Assignment: Every line of the material below that contains the string "VueJS" must appear in the answer.

########

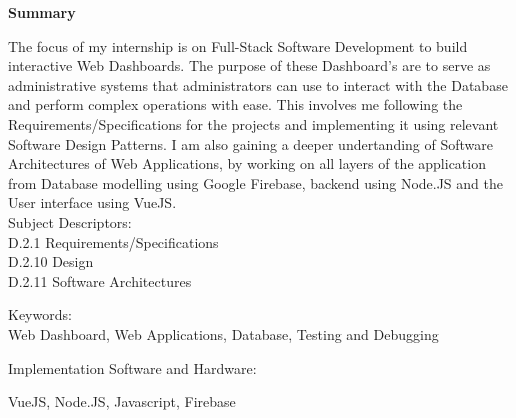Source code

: \begin{center}
	\Large\textbf{Summary}
\end{center}
\noindent
The focus of my internship is on Full-Stack Software Development to build interactive Web Dashboards.
The purpose of these Dashboard's are to serve as administrative systems that administrators can use to interact
with the Database and perform complex operations with ease.
This involves me following the Requirements/Specifications for the projects and implementing it using relevant Software Design Patterns.
I am also gaining a deeper undertanding of Software Architectures of Web Applications, by working on all layers of the application from
Database modelling using Google Firebase, backend using Node.JS and the User interface using VueJS.
\\

\noindent
Subject Descriptors:\\
\indent D.2.1  Requirements/Specifications\\
\indent D.2.10 Design\\
\indent D.2.11 Software Architectures

\noindent
Keywords:\\
\indent Web Dashboard, Web Applications, Database, Testing and Debugging

\noindent
Implementation Software and Hardware:

\indent VueJS, Node.JS, Javascript, Firebase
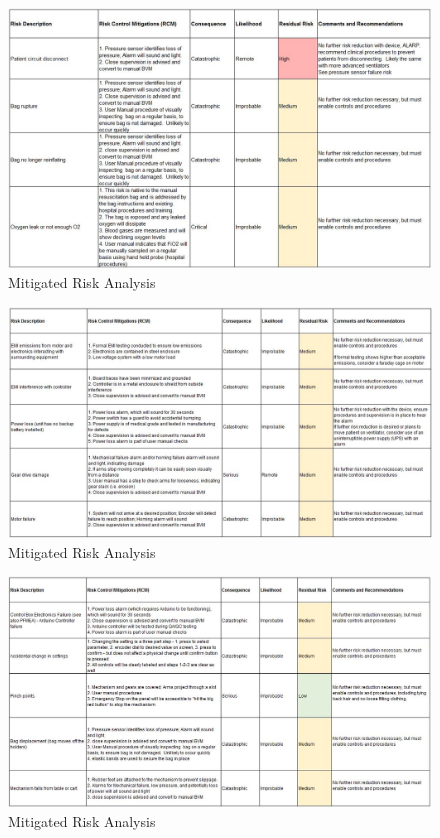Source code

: \documentclass[]{article}
\begin{document}
\begin{appendices}
\begin{figure}
	\includegraphics[scale= 0.66]{figures/mit1.jpg}
	\caption{Mitigated Risk Analysis}
	\label{fig:mit1}
\end{figure}

\begin{figure}
	\includegraphics[scale= 0.7]{figures/mit2.jpg}
	\caption{Mitigated Risk Analysis}
	\label{fig:mit2}
\end{figure}

\begin{figure}
	\includegraphics[scale= 0.7]{figures/mit3.jpg}
	\caption{Mitigated Risk Analysis}
	\label{fig:mit3}
\end{figure}


\end{appendices}
\end{document}
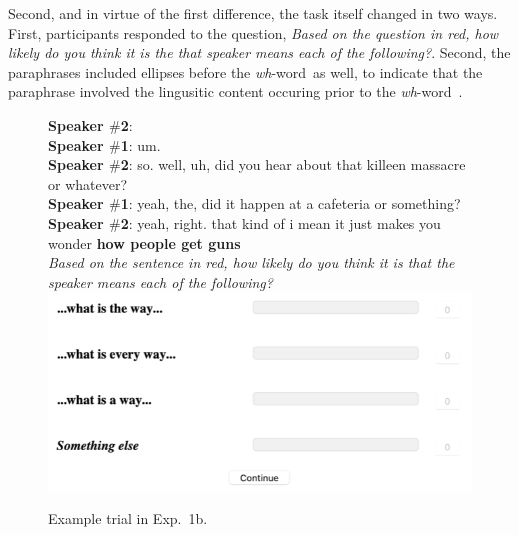 \documentclass[12pt,letterpaper,table,svgnames,dvipsnames]{article}
\newcommand{\whw}{\emph{wh}-word~}
\begin{document}
Second, and in virtue of the first difference, the task itself changed in two ways. First, participants responded to the question, \emph{Based on the question in red, how likely do you think it is the that speaker means each of the following?}. Second, the paraphrases included ellipses before the \whw as well, to indicate that the paraphrase involved the lingusitic content occuring prior to the \whw.

\begin{figure}%
\begin{tcolorbox}[colback=white]

\textbf{Speaker $\#$2}: \\
\textbf{Speaker $\#$1}: um.\\
\textbf{Speaker $\#$2}: so. well, uh, did you hear about that killeen massacre or whatever?\\
\textbf{Speaker $\#$1}: yeah, the, did it happen at a cafeteria or something?\\
\textbf{Speaker $\#$2}: yeah, right. that kind of i mean it just makes \color{red}you wonder \textbf{how people get guns}\color{black}\\

\noindent \emph{Based on the sentence in red, how likely do you think it is that the speaker means each of the following?}\\

\includegraphics[scale=.5]{figures/sliders_eq.png}
\end{tcolorbox}
\caption{Example trial in Exp.~1b.}
\label{trial-ex1b}
\end{figure}
\end{document}

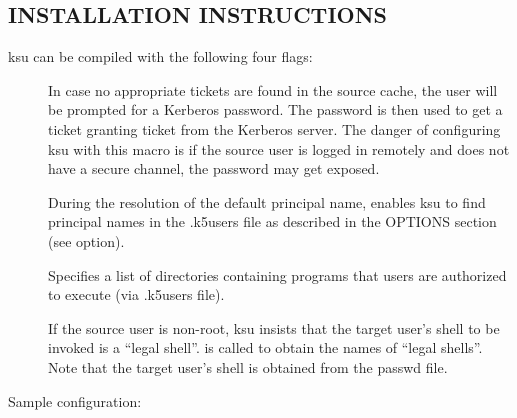 \documentclass[letterpaper,10pt,english]{sphinxmanual}
\begin{document}
\subsection{INSTALLATION INSTRUCTIONS}
\label{\detokenize{user/user_commands/ksu:installation-instructions}}
ksu can be compiled with the following four flags:
\begin{description}
\item[{}] \leavevmode
In case no appropriate tickets are found in the source cache, the
user will be prompted for a Kerberos password.  The password is
then used to get a ticket granting ticket from the Kerberos
server.  The danger of configuring ksu with this macro is if the
source user is logged in remotely and does not have a secure
channel, the password may get exposed.

\item[{}] \leavevmode
During the resolution of the default principal name,
 enables ksu to find principal names in
the .k5users file as described in the OPTIONS section
(see  option).

\item[{}] \leavevmode
Specifies a list of directories containing programs that users are
authorized to execute (via .k5users file).

\item[{}] \leavevmode
If the source user is non-root, ksu insists that the target user’s
shell to be invoked is a “legal shell”.   is
called to obtain the names of “legal shells”.  Note that the
target user’s shell is obtained from the passwd file.

\end{description}

Sample configuration:

%
\begin{sphinxVerbatim}[commandchars=\\\{\}]
    
\end{sphinxVerbatim}
\end{document}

########

Response to this task:
Database modelling using Google Firebase, backend using Node.JS and the User interface using VueJS.
\indent VueJS, Node.JS, Javascript, Firebase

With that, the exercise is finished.